Strong vibration nonlinearity in semiconductor-based nanomechanical systems
Kirill Moskovtsev, M. I. Dykman

TL;DR
This paper investigates how electron-phonon interactions in semiconductor nanomechanical systems induce strong nonlinear vibrational behaviors, influenced by strain and electron redistribution among energy valleys, with implications for silicon-based devices.
Contribution
It reveals the mechanism of mode nonlinearity caused by valley degeneracy lifting and provides quantitative analysis for silicon micro-systems, highlighting mode and orientation dependence.
Findings
Electron-phonon coupling causes strong vibrational mode nonlinearity.
The nonlinearity varies with electron density, temperature, and crystal orientation.

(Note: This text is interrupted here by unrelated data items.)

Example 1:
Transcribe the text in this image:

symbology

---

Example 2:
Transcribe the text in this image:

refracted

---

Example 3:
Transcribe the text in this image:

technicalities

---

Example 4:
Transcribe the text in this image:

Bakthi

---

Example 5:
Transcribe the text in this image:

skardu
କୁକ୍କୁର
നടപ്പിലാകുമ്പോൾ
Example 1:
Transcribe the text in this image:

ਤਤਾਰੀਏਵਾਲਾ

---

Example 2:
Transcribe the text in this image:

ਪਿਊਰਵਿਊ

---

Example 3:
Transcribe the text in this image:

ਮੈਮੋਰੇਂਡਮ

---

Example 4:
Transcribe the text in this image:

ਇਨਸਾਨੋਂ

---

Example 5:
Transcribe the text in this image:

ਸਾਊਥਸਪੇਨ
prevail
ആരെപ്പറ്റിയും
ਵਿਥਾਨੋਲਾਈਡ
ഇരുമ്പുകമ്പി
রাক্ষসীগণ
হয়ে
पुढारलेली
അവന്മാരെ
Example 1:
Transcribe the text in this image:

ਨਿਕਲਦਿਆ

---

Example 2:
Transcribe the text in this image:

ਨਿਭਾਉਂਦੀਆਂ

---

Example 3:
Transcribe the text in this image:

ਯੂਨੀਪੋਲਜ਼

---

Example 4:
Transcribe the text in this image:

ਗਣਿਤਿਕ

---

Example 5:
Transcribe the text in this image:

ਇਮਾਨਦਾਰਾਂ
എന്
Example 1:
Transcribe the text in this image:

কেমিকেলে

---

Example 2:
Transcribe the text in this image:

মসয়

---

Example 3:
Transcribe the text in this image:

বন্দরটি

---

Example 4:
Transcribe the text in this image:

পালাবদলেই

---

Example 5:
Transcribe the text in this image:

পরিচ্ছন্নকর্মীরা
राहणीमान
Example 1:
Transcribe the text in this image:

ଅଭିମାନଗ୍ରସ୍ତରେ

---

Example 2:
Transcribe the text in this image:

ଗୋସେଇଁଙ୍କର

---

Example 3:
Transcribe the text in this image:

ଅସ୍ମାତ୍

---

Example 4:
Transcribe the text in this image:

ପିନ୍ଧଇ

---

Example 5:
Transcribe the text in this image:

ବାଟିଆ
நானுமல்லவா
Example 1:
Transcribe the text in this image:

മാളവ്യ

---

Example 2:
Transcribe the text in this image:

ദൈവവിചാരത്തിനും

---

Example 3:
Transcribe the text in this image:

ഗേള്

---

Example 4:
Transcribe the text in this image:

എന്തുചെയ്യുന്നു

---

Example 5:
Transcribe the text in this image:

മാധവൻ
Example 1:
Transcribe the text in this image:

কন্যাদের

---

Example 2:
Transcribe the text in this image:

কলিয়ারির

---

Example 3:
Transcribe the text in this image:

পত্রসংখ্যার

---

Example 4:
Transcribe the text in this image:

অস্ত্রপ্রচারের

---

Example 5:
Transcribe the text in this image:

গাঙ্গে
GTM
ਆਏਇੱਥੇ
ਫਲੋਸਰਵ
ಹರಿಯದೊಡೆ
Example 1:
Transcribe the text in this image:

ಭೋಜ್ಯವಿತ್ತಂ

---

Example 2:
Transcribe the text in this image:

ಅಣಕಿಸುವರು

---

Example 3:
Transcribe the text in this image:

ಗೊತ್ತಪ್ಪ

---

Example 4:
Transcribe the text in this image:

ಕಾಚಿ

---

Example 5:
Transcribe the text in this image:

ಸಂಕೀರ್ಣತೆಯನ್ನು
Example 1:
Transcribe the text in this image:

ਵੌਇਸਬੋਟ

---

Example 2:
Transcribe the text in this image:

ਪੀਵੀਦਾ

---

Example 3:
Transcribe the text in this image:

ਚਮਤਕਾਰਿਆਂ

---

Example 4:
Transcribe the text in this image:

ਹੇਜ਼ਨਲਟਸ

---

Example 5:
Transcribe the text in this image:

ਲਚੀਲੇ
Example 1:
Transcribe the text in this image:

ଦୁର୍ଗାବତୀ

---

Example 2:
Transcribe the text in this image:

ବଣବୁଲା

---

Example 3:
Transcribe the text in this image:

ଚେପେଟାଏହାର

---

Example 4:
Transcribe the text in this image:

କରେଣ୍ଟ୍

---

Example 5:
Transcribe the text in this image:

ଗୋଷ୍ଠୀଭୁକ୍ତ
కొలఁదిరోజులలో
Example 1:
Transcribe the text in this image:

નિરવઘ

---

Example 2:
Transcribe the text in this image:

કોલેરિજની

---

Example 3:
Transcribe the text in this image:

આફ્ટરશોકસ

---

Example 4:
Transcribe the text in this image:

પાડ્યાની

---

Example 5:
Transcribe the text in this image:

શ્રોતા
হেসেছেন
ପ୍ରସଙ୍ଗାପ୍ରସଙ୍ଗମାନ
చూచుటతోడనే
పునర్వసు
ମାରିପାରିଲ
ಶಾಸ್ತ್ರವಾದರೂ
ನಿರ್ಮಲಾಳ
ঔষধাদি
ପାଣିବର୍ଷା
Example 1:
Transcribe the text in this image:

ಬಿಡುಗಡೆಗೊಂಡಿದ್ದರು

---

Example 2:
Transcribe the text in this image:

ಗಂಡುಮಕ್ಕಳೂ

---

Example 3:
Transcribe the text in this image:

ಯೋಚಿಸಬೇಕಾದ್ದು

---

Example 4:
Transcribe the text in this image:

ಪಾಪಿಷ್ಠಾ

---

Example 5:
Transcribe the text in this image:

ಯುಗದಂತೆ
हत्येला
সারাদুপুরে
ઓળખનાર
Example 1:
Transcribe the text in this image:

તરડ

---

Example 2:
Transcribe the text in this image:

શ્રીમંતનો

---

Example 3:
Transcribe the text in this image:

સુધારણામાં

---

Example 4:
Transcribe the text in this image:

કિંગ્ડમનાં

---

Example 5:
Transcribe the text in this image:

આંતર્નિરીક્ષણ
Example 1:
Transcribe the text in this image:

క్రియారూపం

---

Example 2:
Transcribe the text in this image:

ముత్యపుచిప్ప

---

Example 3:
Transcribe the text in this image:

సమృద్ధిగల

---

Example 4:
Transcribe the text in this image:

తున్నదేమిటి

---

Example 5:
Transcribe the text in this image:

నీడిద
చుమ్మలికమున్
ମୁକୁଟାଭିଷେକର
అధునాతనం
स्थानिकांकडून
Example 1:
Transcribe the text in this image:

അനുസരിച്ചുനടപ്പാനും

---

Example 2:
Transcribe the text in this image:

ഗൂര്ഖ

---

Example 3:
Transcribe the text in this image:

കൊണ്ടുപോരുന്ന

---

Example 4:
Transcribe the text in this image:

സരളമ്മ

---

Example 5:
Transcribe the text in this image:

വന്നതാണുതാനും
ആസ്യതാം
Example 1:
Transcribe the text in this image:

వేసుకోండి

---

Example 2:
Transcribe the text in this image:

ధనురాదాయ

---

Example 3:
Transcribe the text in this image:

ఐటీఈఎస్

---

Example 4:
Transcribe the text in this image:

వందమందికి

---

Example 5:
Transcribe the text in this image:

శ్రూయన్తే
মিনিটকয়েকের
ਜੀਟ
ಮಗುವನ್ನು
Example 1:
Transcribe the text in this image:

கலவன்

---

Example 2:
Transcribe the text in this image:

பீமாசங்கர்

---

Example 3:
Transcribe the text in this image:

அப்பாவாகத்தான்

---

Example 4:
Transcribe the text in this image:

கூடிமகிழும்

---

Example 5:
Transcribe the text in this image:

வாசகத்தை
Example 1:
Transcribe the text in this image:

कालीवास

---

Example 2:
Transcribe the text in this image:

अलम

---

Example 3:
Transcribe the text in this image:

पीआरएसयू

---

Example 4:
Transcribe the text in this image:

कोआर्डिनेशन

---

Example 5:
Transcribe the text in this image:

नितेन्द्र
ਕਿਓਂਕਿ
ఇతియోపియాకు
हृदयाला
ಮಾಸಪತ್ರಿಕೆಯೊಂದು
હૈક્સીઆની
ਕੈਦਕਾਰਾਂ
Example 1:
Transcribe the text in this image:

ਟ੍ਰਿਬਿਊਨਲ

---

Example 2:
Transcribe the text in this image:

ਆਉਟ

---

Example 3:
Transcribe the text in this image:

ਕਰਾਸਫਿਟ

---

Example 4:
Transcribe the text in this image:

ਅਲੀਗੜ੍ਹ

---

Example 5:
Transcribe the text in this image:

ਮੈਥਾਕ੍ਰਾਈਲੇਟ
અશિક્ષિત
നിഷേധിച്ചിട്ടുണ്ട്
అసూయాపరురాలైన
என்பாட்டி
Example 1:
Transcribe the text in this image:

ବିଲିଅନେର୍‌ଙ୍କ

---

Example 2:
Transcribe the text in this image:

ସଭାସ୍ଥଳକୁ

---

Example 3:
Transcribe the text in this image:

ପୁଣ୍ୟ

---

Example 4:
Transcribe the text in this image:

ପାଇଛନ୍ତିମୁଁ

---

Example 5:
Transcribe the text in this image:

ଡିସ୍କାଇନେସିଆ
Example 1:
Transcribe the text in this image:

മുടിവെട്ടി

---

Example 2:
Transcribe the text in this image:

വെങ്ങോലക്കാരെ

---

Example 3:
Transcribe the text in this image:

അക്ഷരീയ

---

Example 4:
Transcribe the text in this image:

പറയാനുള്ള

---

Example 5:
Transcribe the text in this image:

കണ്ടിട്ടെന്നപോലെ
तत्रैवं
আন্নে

Quartic strain terms determine amplitude-dependent mode frequencies.
Abstract
We study the effect of the electron-phonon coupling on vibrational eigenmodes of nano- and micro-mechanical systems made of semiconductors with equivalent energy valleys. We show that the coupling can lead to a strong mode nonlinearity. The mechanism is the lifting of the valley degeneracy by the strain. The redistribution of the electrons between the valleys is controlled by a large ratio of the electron-phonon coupling constant to the electron chemical potential or temperature. We find the quartic in the strain terms in the electron free energy, which determine the amplitude dependence of the mode frequencies. This dependence is calculated for silicon micro-systems. It is significantly different for different modes and the crystal orientation, and can vary nonmonotonously with the electron density and temperature.